Work instruction: If a line of the data below holds the word "SELECT", list it.

►

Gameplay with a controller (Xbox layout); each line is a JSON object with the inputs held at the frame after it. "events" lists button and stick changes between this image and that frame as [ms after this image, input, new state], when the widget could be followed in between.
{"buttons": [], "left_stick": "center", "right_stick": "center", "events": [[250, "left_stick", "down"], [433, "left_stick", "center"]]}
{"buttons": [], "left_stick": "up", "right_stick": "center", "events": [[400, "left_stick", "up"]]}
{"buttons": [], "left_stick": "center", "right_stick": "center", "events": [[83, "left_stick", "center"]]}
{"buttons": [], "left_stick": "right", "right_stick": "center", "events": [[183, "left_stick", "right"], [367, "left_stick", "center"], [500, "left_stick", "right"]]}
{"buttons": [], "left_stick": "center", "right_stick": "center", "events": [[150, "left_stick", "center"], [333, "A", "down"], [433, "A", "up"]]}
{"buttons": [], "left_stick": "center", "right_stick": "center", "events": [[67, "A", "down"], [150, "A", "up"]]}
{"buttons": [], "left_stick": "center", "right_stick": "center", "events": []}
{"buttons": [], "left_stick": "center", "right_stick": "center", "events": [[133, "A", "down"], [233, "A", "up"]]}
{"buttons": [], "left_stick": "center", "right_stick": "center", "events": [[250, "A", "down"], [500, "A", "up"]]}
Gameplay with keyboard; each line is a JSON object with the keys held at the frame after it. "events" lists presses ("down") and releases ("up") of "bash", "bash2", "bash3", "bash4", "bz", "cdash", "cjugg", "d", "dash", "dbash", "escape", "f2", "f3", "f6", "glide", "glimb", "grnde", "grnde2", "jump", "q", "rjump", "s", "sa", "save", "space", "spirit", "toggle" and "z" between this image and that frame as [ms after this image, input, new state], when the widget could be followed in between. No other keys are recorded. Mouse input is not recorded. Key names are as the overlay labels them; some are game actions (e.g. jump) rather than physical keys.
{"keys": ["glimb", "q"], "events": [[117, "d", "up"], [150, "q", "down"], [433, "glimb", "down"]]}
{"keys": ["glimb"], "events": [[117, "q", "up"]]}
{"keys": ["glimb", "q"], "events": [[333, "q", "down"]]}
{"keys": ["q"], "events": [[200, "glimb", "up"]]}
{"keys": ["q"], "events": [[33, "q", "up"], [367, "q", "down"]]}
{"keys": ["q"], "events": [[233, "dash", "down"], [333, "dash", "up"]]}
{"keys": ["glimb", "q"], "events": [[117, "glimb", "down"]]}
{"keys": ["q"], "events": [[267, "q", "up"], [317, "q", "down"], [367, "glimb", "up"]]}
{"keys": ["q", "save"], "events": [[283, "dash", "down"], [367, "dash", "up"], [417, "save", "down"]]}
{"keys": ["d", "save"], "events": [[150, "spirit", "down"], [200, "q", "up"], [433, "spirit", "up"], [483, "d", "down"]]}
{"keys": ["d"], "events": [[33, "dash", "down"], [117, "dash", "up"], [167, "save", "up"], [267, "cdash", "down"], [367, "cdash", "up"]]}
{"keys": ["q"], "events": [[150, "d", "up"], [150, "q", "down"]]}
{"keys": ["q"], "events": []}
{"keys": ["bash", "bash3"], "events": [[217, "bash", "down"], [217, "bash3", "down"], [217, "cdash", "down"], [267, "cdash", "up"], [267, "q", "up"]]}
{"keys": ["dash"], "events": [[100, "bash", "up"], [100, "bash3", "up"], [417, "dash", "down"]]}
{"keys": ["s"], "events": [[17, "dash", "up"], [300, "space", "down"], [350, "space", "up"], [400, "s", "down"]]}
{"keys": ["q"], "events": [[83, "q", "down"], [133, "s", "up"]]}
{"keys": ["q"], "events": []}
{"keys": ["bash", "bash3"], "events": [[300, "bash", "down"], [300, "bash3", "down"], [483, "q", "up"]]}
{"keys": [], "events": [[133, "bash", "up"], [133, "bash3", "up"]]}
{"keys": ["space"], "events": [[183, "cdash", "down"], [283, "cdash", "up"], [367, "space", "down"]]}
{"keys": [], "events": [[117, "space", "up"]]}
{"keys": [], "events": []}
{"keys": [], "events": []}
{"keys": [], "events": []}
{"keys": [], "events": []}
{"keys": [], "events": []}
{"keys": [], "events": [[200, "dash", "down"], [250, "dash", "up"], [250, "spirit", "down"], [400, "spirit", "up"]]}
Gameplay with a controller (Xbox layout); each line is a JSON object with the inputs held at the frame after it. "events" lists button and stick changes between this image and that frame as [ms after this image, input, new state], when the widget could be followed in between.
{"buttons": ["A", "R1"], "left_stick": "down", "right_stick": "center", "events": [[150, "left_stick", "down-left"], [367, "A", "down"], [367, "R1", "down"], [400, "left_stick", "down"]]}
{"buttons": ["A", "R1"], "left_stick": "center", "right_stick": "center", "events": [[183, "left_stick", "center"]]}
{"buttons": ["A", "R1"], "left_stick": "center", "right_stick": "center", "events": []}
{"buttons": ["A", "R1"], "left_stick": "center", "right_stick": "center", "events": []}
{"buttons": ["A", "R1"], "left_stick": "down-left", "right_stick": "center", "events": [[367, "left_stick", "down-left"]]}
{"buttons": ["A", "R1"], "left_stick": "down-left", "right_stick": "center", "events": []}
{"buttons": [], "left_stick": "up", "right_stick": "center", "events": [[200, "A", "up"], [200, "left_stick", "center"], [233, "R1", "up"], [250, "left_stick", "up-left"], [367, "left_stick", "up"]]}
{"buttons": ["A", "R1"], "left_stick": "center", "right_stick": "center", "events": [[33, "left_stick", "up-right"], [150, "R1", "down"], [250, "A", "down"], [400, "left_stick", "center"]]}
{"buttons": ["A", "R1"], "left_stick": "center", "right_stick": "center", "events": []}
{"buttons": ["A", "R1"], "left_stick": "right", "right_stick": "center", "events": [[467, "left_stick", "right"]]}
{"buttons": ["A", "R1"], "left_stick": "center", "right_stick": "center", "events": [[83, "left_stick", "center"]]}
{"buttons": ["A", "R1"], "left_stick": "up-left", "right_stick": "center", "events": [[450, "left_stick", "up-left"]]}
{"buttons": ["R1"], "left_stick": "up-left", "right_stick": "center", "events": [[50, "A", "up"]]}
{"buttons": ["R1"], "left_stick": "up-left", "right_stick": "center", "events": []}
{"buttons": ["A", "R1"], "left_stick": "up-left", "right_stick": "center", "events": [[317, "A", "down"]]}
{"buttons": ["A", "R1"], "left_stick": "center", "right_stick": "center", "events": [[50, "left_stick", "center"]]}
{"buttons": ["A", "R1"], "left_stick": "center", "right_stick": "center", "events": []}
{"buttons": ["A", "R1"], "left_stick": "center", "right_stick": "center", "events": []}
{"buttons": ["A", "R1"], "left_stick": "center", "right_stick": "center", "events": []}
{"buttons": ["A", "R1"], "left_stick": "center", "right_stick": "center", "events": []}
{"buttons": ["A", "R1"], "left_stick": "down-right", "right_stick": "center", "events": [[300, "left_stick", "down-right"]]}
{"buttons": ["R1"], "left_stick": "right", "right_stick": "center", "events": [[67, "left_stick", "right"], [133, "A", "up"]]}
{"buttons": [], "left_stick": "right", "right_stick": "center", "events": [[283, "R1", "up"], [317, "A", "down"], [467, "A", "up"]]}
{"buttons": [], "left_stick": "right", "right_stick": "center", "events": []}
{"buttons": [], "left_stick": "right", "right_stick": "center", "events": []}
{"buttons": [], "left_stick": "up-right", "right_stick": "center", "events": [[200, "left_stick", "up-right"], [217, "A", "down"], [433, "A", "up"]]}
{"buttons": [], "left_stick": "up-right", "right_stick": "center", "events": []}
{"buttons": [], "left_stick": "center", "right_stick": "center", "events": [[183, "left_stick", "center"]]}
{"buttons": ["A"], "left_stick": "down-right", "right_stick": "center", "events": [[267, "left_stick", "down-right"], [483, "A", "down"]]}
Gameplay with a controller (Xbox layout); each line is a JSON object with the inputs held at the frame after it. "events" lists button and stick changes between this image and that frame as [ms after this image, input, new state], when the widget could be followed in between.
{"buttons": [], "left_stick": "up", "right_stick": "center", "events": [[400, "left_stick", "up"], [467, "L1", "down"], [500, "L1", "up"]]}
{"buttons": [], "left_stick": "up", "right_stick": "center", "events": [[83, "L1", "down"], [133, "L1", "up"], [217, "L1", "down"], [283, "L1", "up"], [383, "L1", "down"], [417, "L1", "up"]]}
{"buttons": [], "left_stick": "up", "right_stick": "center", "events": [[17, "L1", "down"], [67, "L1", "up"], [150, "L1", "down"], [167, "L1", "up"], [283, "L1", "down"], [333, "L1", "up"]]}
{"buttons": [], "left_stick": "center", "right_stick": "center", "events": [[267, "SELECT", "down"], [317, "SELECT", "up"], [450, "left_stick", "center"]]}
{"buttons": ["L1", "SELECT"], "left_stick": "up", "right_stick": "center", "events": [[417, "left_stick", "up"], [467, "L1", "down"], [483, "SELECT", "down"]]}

◄

Result:
{"buttons": [], "left_stick": "center", "right_stick": "center", "events": [[267, "SELECT", "down"], [317, "SELECT", "up"], [450, "left_stick", "center"]]}
{"buttons": ["L1", "SELECT"], "left_stick": "up", "right_stick": "center", "events": [[417, "left_stick", "up"], [467, "L1", "down"], [483, "SELECT", "down"]]}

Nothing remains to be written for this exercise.